── INFORMATION PROVIDED
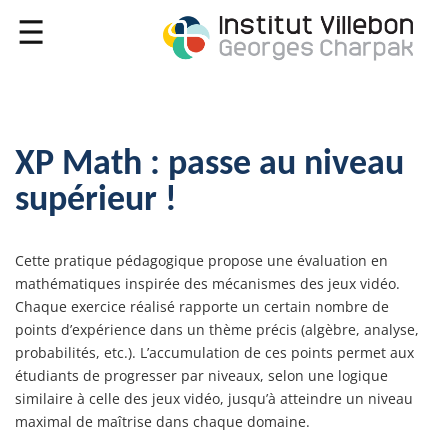
XP Math : passe au niveau
supérieur !
Cette pratique pédagogique propose une évaluation en
mathématiques inspirée des mécanismes des jeux vidéo.
Chaque exercice réalisé rapporte un certain nombre de
points d’expérience dans un thème précis (algèbre, analyse,
probabilités, etc.). L’accumulation de ces points permet aux
étudiants de progresser par niveaux, selon une logique
similaire à celle des jeux vidéo, jusqu’à atteindre un niveau
maximal de maîtrise dans chaque domaine.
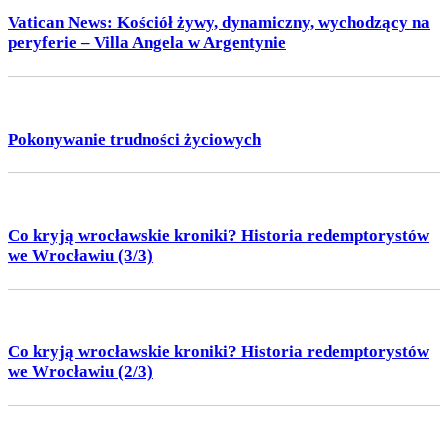
Vatican News: Kościół żywy, dynamiczny, wychodzący na
peryferie – Villa Angela w Argentynie
Pokonywanie trudności życiowych
Co kryją wrocławskie kroniki? Historia redemptorystów
we Wrocławiu (3/3)
Co kryją wrocławskie kroniki? Historia redemptorystów
we Wrocławiu (2/3)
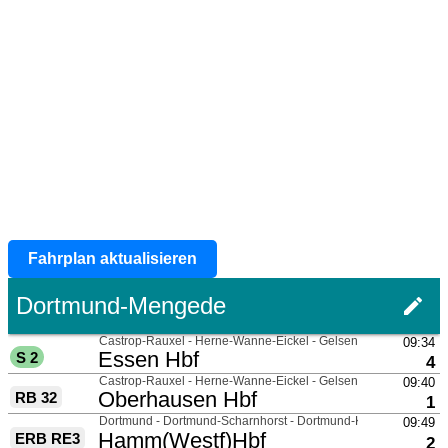
Fahrplan aktualisieren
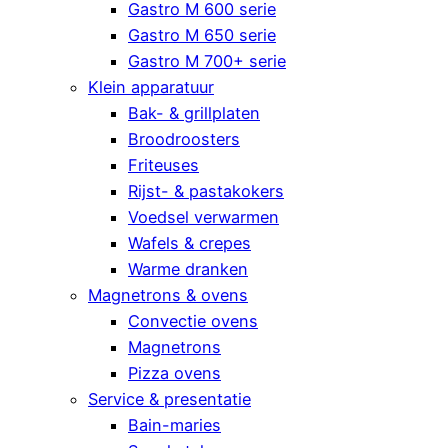
Gastro M 600 serie
Gastro M 650 serie
Gastro M 700+ serie
Klein apparatuur
Bak- & grillplaten
Broodroosters
Friteuses
Rijst- & pastakokers
Voedsel verwarmen
Wafels & crepes
Warme dranken
Magnetrons & ovens
Convectie ovens
Magnetrons
Pizza ovens
Service & presentatie
Bain-maries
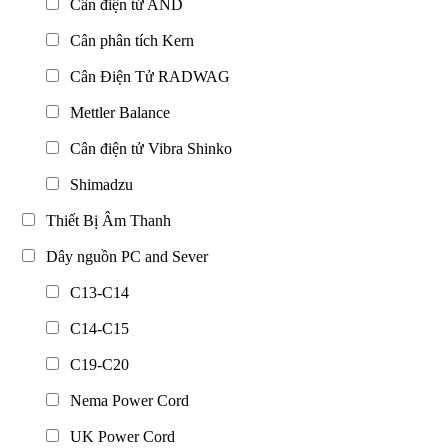
Cân điện tử AND
Cân phân tích Kern
Cân Điện Tử RADWAG
Mettler Balance
Cân điện tử Vibra Shinko
Shimadzu
Thiết Bị Âm Thanh
Dây nguồn PC and Sever
C13-C14
C14-C15
C19-C20
Nema Power Cord
UK Power Cord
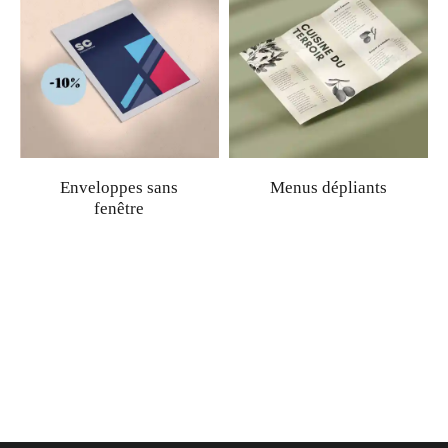
Enveloppes sans
Menus dépliants
fenêtre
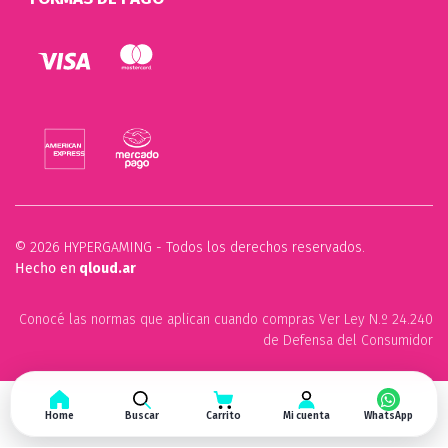
© 2026 HYPERGAMING - Todos los derechos reservados.
Hecho en
qloud.ar
Conocé las normas que aplican cuando compras Ver Ley N.º 24.240
de Defensa del Consumidor
Home
Buscar
Carrito
Mi cuenta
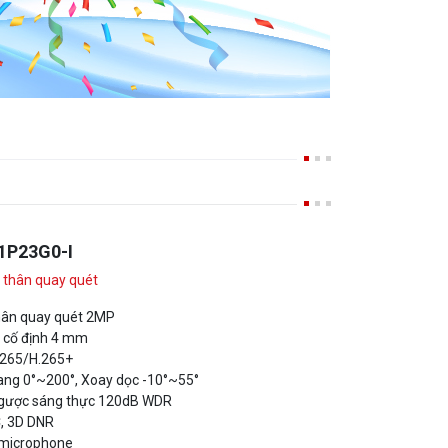
1P23G0-I
 thân quay quét
ân quay quét 2MP
h cố định 4 mm
.265/H.265+
ang 0°~200°, Xoay dọc -10°~55°
gược sáng thực 120dB WDR
C, 3D DNR
 microphone
oại lên đến 40m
────
Write out all the items above again, replacing "serie" with "series" everywhere and changing nothing else. Leave out the picture markers.

RESPONSE:
XP Math : passe au niveau
supérieur !
Cette pratique pédagogique propose une évaluation en
mathématiques inspirée des mécanismes des jeux vidéo.
Chaque exercice réalisé rapporte un certain nombre de
points d’expérience dans un thème précis (algèbre, analyse,
probabilités, etc.). L’accumulation de ces points permet aux
étudiants de progresser par niveaux, selon une logique
similaire à celle des jeux vidéo, jusqu’à atteindre un niveau
maximal de maîtrise dans chaque domaine.
Vatican News: Kościół żywy, dynamiczny, wychodzący na
peryferie – Villa Angela w Argentynie
Pokonywanie trudności życiowych
Co kryją wrocławskie kroniki? Historia redemptorystów
we Wrocławiu (3/3)
Co kryją wrocławskie kroniki? Historia redemptorystów
we Wrocławiu (2/3)
Fahrplan aktualisieren
Gastro M 600 series
Gastro M 650 series
Gastro M 700+ series
Klein apparatuur
Bak- & grillplaten
Broodroosters
Friteuses
Rijst- & pastakokers
Voedsel verwarmen
Wafels & crepes
Warme dranken
Magnetrons & ovens
Convectie ovens
Magnetrons
Pizza ovens
Service & presentatie
Bain-maries
Cân điện tử AND
Cân phân tích Kern
Cân Điện Tử RADWAG
Mettler Balance
Cân điện tử Vibra Shinko
Shimadzu
Thiết Bị Âm Thanh
Dây nguồn PC and Sever
C13-C14
C14-C15
C19-C20
Nema Power Cord
UK Power Cord
Enveloppes sans
Menus dépliants
fenêtre
© 2026 HYPERGAMING - Todos los derechos reservados.
Hecho en
qloud.ar
Conocé las normas que aplican cuando compras Ver Ley N.º 24.240
de Defensa del Consumidor
Home
Buscar
Carrito
Mi cuenta
1P23G0-I
 thân quay quét
ân quay quét 2MP
h cố định 4 mm
.265/H.265+
ang 0°~200°, Xoay dọc -10°~55°
gược sáng thực 120dB WDR
C, 3D DNR
 microphone
oại lên đến 40m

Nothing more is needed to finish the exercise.